Example 1. Chronological Rejuvenation experiment
In “False-Positive Psychology" (SSRN), Joe, Leif and I run experiments to demonstrate how easy p-hacking makes it to obtain statistically significant evidence for any effect, no matter how untrue. In Study 2 we “showed” that undergraduates randomly assigned to listen to the song “When I am 64” became 1.4 years younger (p<.05).
We obtained this absurd result by data-peeking, dropping a condition, and cherry-picking a covariate. p-hacking allowed us to fool Mr. p-value. Would it fool Mrs. Posterior also? If we take the selectively reported result and feed it to a Bayesian calculator. What happens?
The figure below shows traditional and Bayesian 95% confidence intervals for the above mentioned 1.4 years-younger chronological rejuvenation effect. Both point just as strongly (or weakly) toward the absurd effect existing. [1]
When researchers p-hack they also posterior-hack
Example 2. Simulating p-hacks
Many Bayesian advocates propose concluding an experiment suggests an effect exists if the data are at least three times more likely under the alternative than under the null hypothesis. This “Bayes factor>3” approach is philosophically different, and mathematically more complex than computing p-values, but it is in practice extremely similar to simply requiring p< .01 for statistical significance. I hence run simulations assessing how p-hacking facilitates getting p<.01 vs getting Bayes factor>3. [2]
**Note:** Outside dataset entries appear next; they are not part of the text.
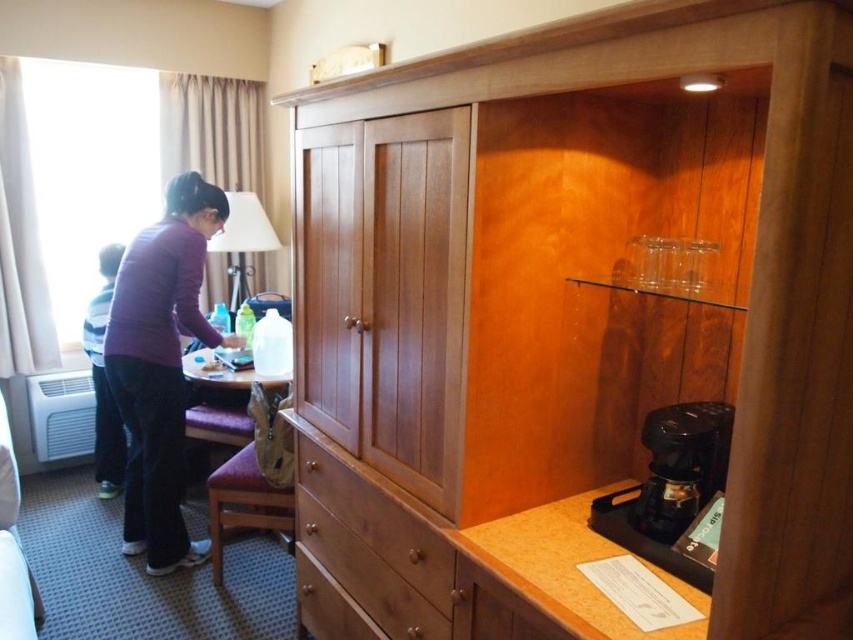
Which is more to the right, wooden dresser at center or black plastic coffee machine at lower right?

Positioned to the right is black plastic coffee machine at lower right.

Who is more distant from viewer, (775, 307) or (712, 460)?

Point (712, 460)

The width and height of the screenshot is (853, 640). Find the location of `wooden dresser at center`. wooden dresser at center is located at coordinates (572, 317).

Does wooden dresser at center have a greater width compared to purple fabric stool at lower center?

Yes.

Can you confirm if wooden dresser at center is positioned below purple fabric stool at lower center?

Incorrect, wooden dresser at center is not positioned below purple fabric stool at lower center.

Does point (749, 141) lie in front of point (289, 504)?

Yes, it is.

The height and width of the screenshot is (640, 853). Find the location of `wooden dresser at center`. wooden dresser at center is located at coordinates (572, 317).

Is purple cotton shirt at left below black plastic coffee machine at lower right?

No.

Can you confirm if purple cotton shirt at left is positioned above black plastic coffee machine at lower right?

Correct, purple cotton shirt at left is located above black plastic coffee machine at lower right.

Who is more distant from viewer, (154, 509) or (668, 477)?

Positioned behind is point (154, 509).

Locate an element on the screen. The image size is (853, 640). purple cotton shirt at left is located at coordinates (161, 365).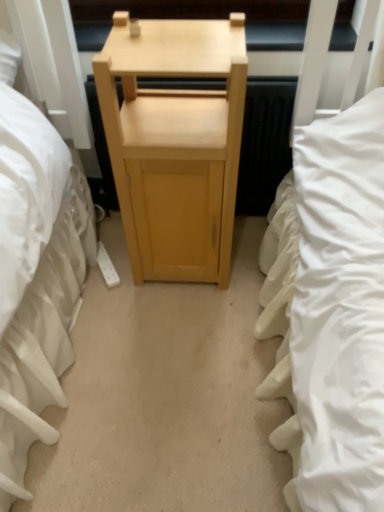
What is the approximate width of light wood nightstand at center?

The width of light wood nightstand at center is 12.79 inches.

The height and width of the screenshot is (512, 384). Find the location of `light wood nightstand at center`. light wood nightstand at center is located at coordinates (175, 144).

This screenshot has height=512, width=384. What do you see at coordinates (175, 144) in the screenshot?
I see `light wood nightstand at center` at bounding box center [175, 144].

Locate an element on the screen. light wood nightstand at center is located at coordinates (175, 144).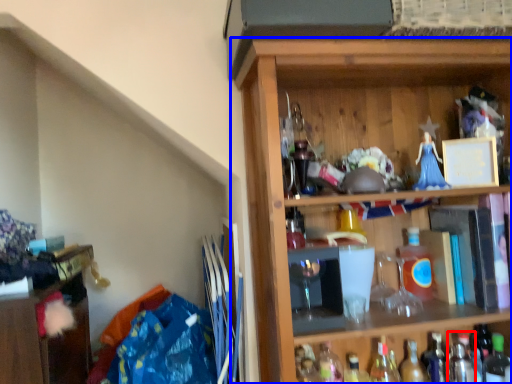
Question: Which object appears closest to the camera in this image, bottle (highlighted by a red box) or shelf (highlighted by a blue box)?

Choices:
 (A) bottle
 (B) shelf

Answer: (B)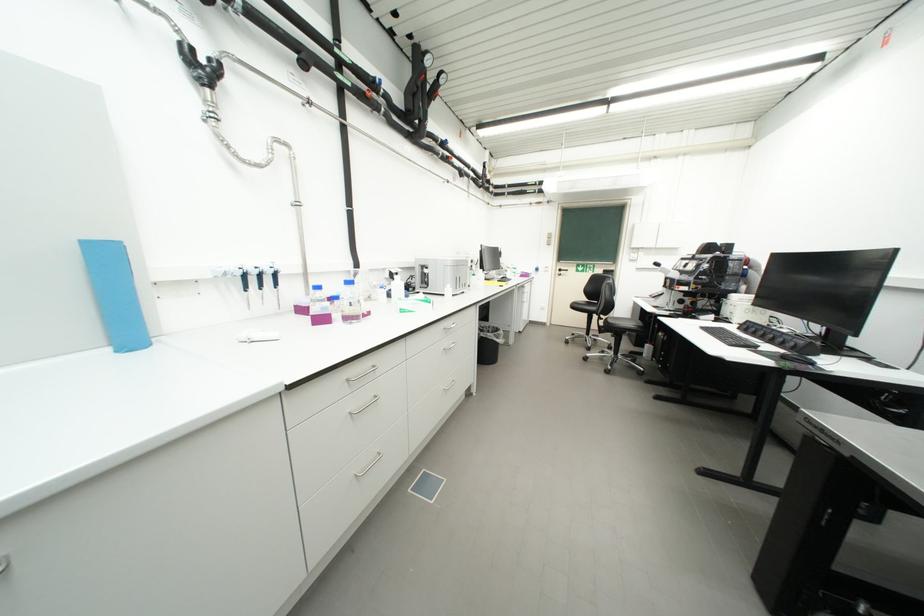
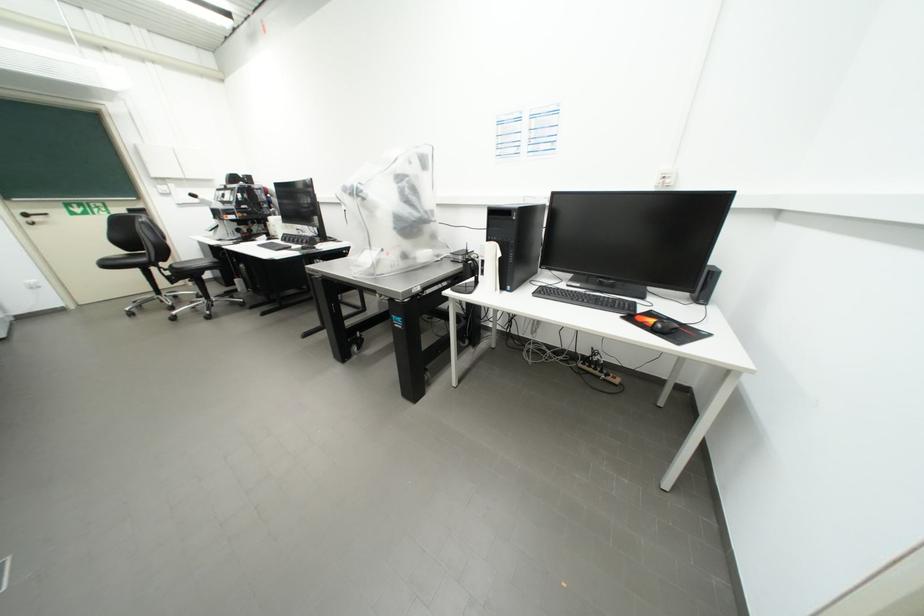
Find the pixel in the second image that matches (x=569, y=274) in the first image.

(43, 220)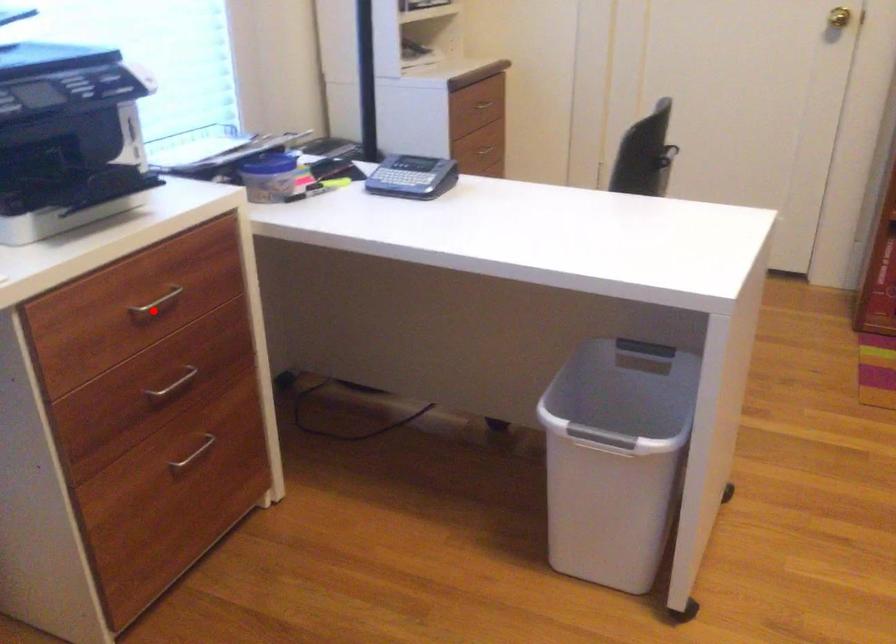
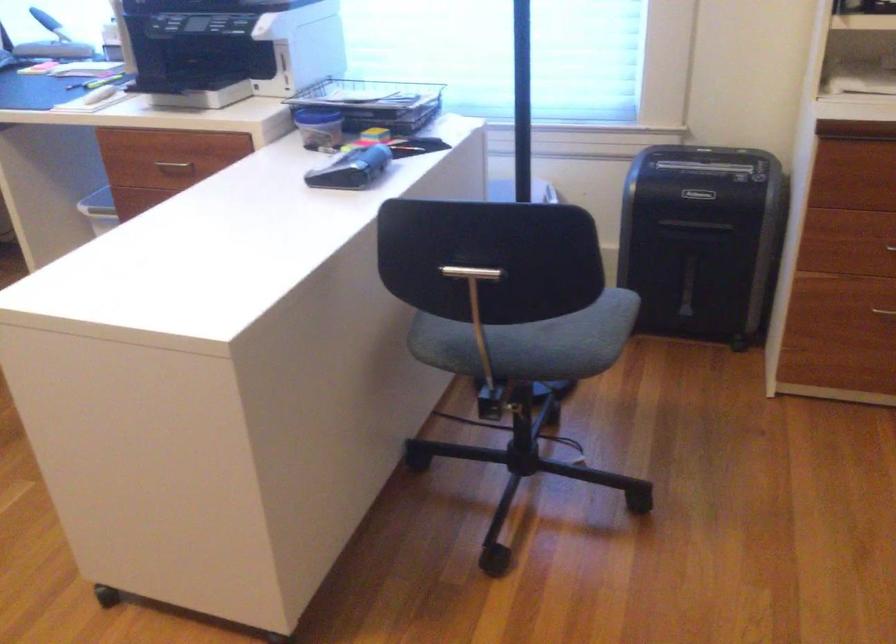
Question: A red point is marked in image1. In image2, is the corresponding 3D point closer to the camera or farther? Reply with the corresponding letter.

Choices:
 (A) The corresponding 3D point is closer.
 (B) The corresponding 3D point is farther.

Answer: (B)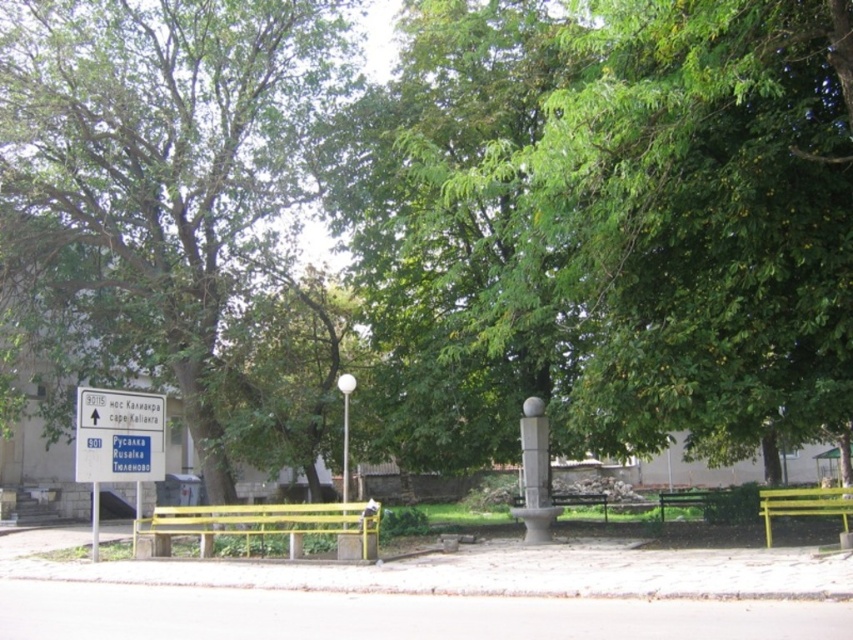
Between yellow painted wood bench at center and white plastic sign at left, which one appears on the left side from the viewer's perspective?

From the viewer's perspective, white plastic sign at left appears more on the left side.

Is yellow painted wood bench at center taller than white plastic sign at left?

Correct, yellow painted wood bench at center is much taller as white plastic sign at left.

Is point (349, 557) positioned before point (144, 420)?

That is True.

Locate an element on the screen. Image resolution: width=853 pixels, height=640 pixels. yellow painted wood bench at center is located at coordinates (262, 525).

Between green leafy tree at left and white plastic sign at left, which one has less height?

Standing shorter between the two is white plastic sign at left.

Identify the location of green leafy tree at left. This screenshot has width=853, height=640. (157, 163).

At what (x,y) coordinates should I click in order to perform the action: click on green leafy tree at left. Please return your answer as a coordinate pair (x, y). The width and height of the screenshot is (853, 640). Looking at the image, I should click on (157, 163).

Can you confirm if yellow painted wood bench at center is positioned below white plastic pole at lower left?

Indeed, yellow painted wood bench at center is positioned under white plastic pole at lower left.

Looking at this image, does yellow painted wood bench at center have a lesser width compared to white plastic pole at lower left?

No.

Between point (323, 518) and point (91, 486), which one is positioned in front?

Positioned in front is point (323, 518).

You are a GUI agent. You are given a task and a screenshot of the screen. Output one action in this format:
    pyautogui.click(x=<x>, y=<y>)
    Task: Click on the yellow painted wood bench at center
    This screenshot has width=853, height=640.
    Given the screenshot: What is the action you would take?
    pyautogui.click(x=262, y=525)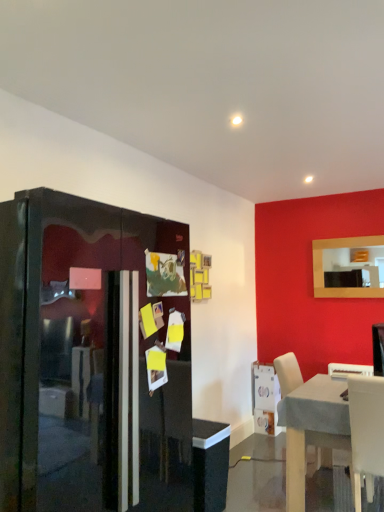
This screenshot has height=512, width=384. Find the location of `glossy black fridge at left`. glossy black fridge at left is located at coordinates (90, 359).

In order to face white plastic chair at lower right, which appears as the first chair when viewed from the back, should I rotate leftwards or rightwards?

Rotate your view right by about 19.955°.

The height and width of the screenshot is (512, 384). Find the location of `white plastic chair at lower right, the second chair positioned from the top`. white plastic chair at lower right, the second chair positioned from the top is located at coordinates (366, 432).

This screenshot has width=384, height=512. Describe the element at coordinates (366, 432) in the screenshot. I see `white plastic chair at lower right, the first chair viewed from the front` at that location.

This screenshot has height=512, width=384. I want to click on glossy black fridge at left, so point(90,359).

Is glossy black fridge at left completely or partially inside light wood table at lower right?

No, light wood table at lower right does not contain glossy black fridge at left.

Considering the positions of objects light wood table at lower right and glossy black fridge at left in the image provided, who is more to the left, light wood table at lower right or glossy black fridge at left?

glossy black fridge at left is more to the left.

Is light wood table at lower right turned away from glossy black fridge at left?

That's not correct — light wood table at lower right is not looking away from glossy black fridge at left.

How different are the orientations of light wood table at lower right and glossy black fridge at left in degrees?

light wood table at lower right and glossy black fridge at left are facing 0.858 degrees away from each other.

Does white plastic chair at lower right, which is the second chair from front to back, turn towards white plastic chair at lower right, which is the second chair in back-to-front order?

No, white plastic chair at lower right, which is the second chair from front to back, is not turned towards white plastic chair at lower right, which is the second chair in back-to-front order.

From a real-world perspective, between white plastic chair at lower right, which appears as the first chair when viewed from the back, and white plastic chair at lower right, the second chair positioned from the top, who is vertically higher?

From a 3D spatial view, white plastic chair at lower right, which appears as the first chair when viewed from the back, is above.

From the image's perspective, is white plastic chair at lower right, which appears as the second chair when ordered from the bottom, beneath white plastic chair at lower right, the first chair viewed from the front?

No, from the image's perspective, white plastic chair at lower right, which appears as the second chair when ordered from the bottom, is not below white plastic chair at lower right, the first chair viewed from the front.

Does white plastic chair at lower right, marked as the 1th chair in a top-to-bottom arrangement, appear on the right side of white plastic chair at lower right, acting as the first chair starting from the bottom?

Yes, white plastic chair at lower right, marked as the 1th chair in a top-to-bottom arrangement, is to the right of white plastic chair at lower right, acting as the first chair starting from the bottom.

From the picture: Which of these two, white glossy microwave at lower right or white plastic chair at lower right, the first chair viewed from the front, is wider?

white plastic chair at lower right, the first chair viewed from the front, is wider.

Does white glossy microwave at lower right contain white plastic chair at lower right, which is the second chair in back-to-front order?

No, white plastic chair at lower right, which is the second chair in back-to-front order, is not a part of white glossy microwave at lower right.

In the image, there is a white plastic chair at lower right, which is the second chair in back-to-front order. Where is `appliance below it (from the image's perspective)`? The image size is (384, 512). appliance below it (from the image's perspective) is located at coordinates (x=265, y=399).

Could you tell me if white glossy microwave at lower right is turned towards white plastic chair at lower right, acting as the first chair starting from the bottom?

No, white glossy microwave at lower right does not turn towards white plastic chair at lower right, acting as the first chair starting from the bottom.

Is white plastic chair at lower right, which is the second chair in back-to-front order, at the back of glossy black fridge at left?

No.

Considering the points (78, 371) and (362, 420), which point is in front, point (78, 371) or point (362, 420)?

Positioned in front is point (78, 371).

Find the location of a particular element. The height and width of the screenshot is (512, 384). the 1st chair behind the glossy black fridge at left, starting your count from the anchor is located at coordinates (366, 432).

From a real-world perspective, which object stands above the other?

From a 3D spatial view, light wood table at lower right is above.

Who is taller, light wood table at lower right or white glossy microwave at lower right?

light wood table at lower right.

Considering the relative sizes of light wood table at lower right and white glossy microwave at lower right in the image provided, is light wood table at lower right thinner than white glossy microwave at lower right?

In fact, light wood table at lower right might be wider than white glossy microwave at lower right.

In order to click on table above the white glossy microwave at lower right (from the image's perspective) in this screenshot , I will do `click(311, 428)`.

Between light wood table at lower right and matte wooden mirror at upper right, which one has less height?

matte wooden mirror at upper right is shorter.

From the image's perspective, which one is positioned higher, light wood table at lower right or matte wooden mirror at upper right?

matte wooden mirror at upper right is shown above in the image.

Between light wood table at lower right and matte wooden mirror at upper right, which one has smaller width?

matte wooden mirror at upper right.

At what (x,y) coordinates should I click in order to perform the action: click on table that appears below the matte wooden mirror at upper right (from the image's perspective). Please return your answer as a coordinate pair (x, y). The width and height of the screenshot is (384, 512). Looking at the image, I should click on (311, 428).

From a real-world perspective, relative to white glossy microwave at lower right, is matte wooden mirror at upper right vertically above or below?

matte wooden mirror at upper right is situated higher than white glossy microwave at lower right in the real world.

Considering the sizes of objects matte wooden mirror at upper right and white glossy microwave at lower right in the image provided, who is thinner, matte wooden mirror at upper right or white glossy microwave at lower right?

With smaller width is matte wooden mirror at upper right.

Is matte wooden mirror at upper right aimed at white glossy microwave at lower right?

No, matte wooden mirror at upper right is not aimed at white glossy microwave at lower right.

Find the location of a particular element. The image size is (384, 512). fridge on the left of light wood table at lower right is located at coordinates (90, 359).

I want to click on chair that is in front of the white plastic chair at lower right, which appears as the second chair when ordered from the bottom, so click(x=366, y=432).

Estimate the real-world distances between objects in this image. Which object is further from white glossy microwave at lower right, glossy black fridge at left or white plastic chair at lower right, the second chair positioned from the top?

glossy black fridge at left is further to white glossy microwave at lower right.

Based on their spatial positions, is white plastic chair at lower right, which appears as the first chair when viewed from the back, or glossy black fridge at left closer to matte wooden mirror at upper right?

The object closer to matte wooden mirror at upper right is white plastic chair at lower right, which appears as the first chair when viewed from the back.

Looking at the image, which one is located closer to white plastic chair at lower right, the second chair positioned from the top, light wood table at lower right or matte wooden mirror at upper right?

light wood table at lower right is positioned closer to the anchor white plastic chair at lower right, the second chair positioned from the top.

When comparing their distances from matte wooden mirror at upper right, does glossy black fridge at left or white plastic chair at lower right, which appears as the second chair when ordered from the bottom, seem further?

The object further to matte wooden mirror at upper right is glossy black fridge at left.

In the scene shown: Which object lies nearer to the anchor point white plastic chair at lower right, acting as the first chair starting from the bottom, light wood table at lower right or white glossy microwave at lower right?

Based on the image, light wood table at lower right appears to be nearer to white plastic chair at lower right, acting as the first chair starting from the bottom.

Based on their spatial positions, is matte wooden mirror at upper right or glossy black fridge at left further from white plastic chair at lower right, which is the second chair from front to back?

glossy black fridge at left is positioned further to the anchor white plastic chair at lower right, which is the second chair from front to back.

Based on their spatial positions, is glossy black fridge at left or white glossy microwave at lower right closer to light wood table at lower right?

Among the two, white glossy microwave at lower right is located nearer to light wood table at lower right.

Estimate the real-world distances between objects in this image. Which object is further from matte wooden mirror at upper right, light wood table at lower right or white plastic chair at lower right, which appears as the first chair when viewed from the back?

The object further to matte wooden mirror at upper right is light wood table at lower right.

Locate an element on the screen. The image size is (384, 512). table between glossy black fridge at left and white plastic chair at lower right, which appears as the second chair when ordered from the bottom, in the front-back direction is located at coordinates (311, 428).

This screenshot has width=384, height=512. I want to click on table between glossy black fridge at left and white glossy microwave at lower right in the front-back direction, so click(311, 428).

Find the location of a particular element. The image size is (384, 512). mirror between white plastic chair at lower right, the second chair positioned from the top, and white glossy microwave at lower right from front to back is located at coordinates (345, 265).

The width and height of the screenshot is (384, 512). Identify the location of chair positioned between light wood table at lower right and matte wooden mirror at upper right from near to far. (349, 370).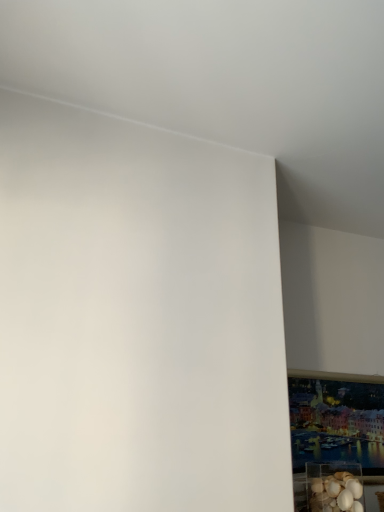
Question: Should I look upward or downward to see translucent plastic container at lower right?

Choices:
 (A) up
 (B) down

Answer: (B)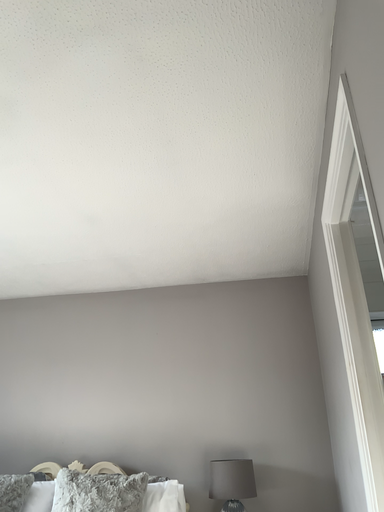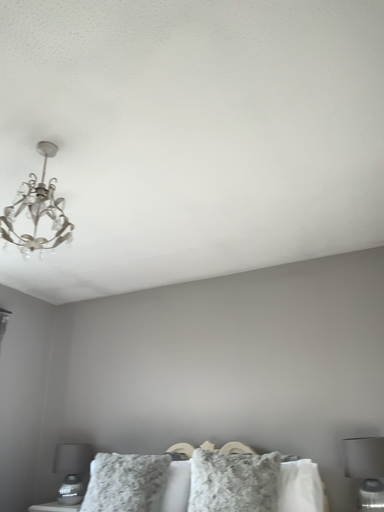
Question: Which way did the camera rotate in the video?

Choices:
 (A) rotated left
 (B) rotated right

Answer: (A)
I simulated difference-of-means t-tests p-hacked via data-peeking (getting n=20 per-cell, going to n=30 if necessary), cherry-picking among three dependent variables, dropping a condition, and dropping outliers. See R-code.
Adding 10 observations to samples of size n=20 a researcher can increase her false-positive rate from the nominal 1% to 1.7%. The probability of getting a Bayes factor >3 is a comparable 1.8%. Combined with other forms of p-hacking, the ease with which a false finding is obtained increases multiplicatively. A researcher willing to engage in any of the four forms of p-hacking, has a 20.1% chance of obtaining p<.01, and a 20.8% chance of obtaining a Bayes factor >3.
When a researcher p-hacks, she also Bayes-factor-hacks.
Everyone needs disclosure
Andrew Gelman and colleagues, in their influential Bayesian textbook write:
A naïve student of Bayesian inference might claim that because all inference is conditional on the observed data, it makes no difference how those data were collected, […] the essential flaw in the argument is that a complete definition of ‘the observed data’ should include information on how the observed values arose […]”
(p.203, 2nd edition)
Whether doing traditional or Bayesian statistics, without disclosure, we cannot evaluate evidence.
- The Bayesian confidence interval is the “highest density posterior interval”, computed using Kruschke's BMLR (html). [↩]
- This equivalence is for the default-alternative, see Table 1 in Rouder et al, 2009 (HTML). [↩]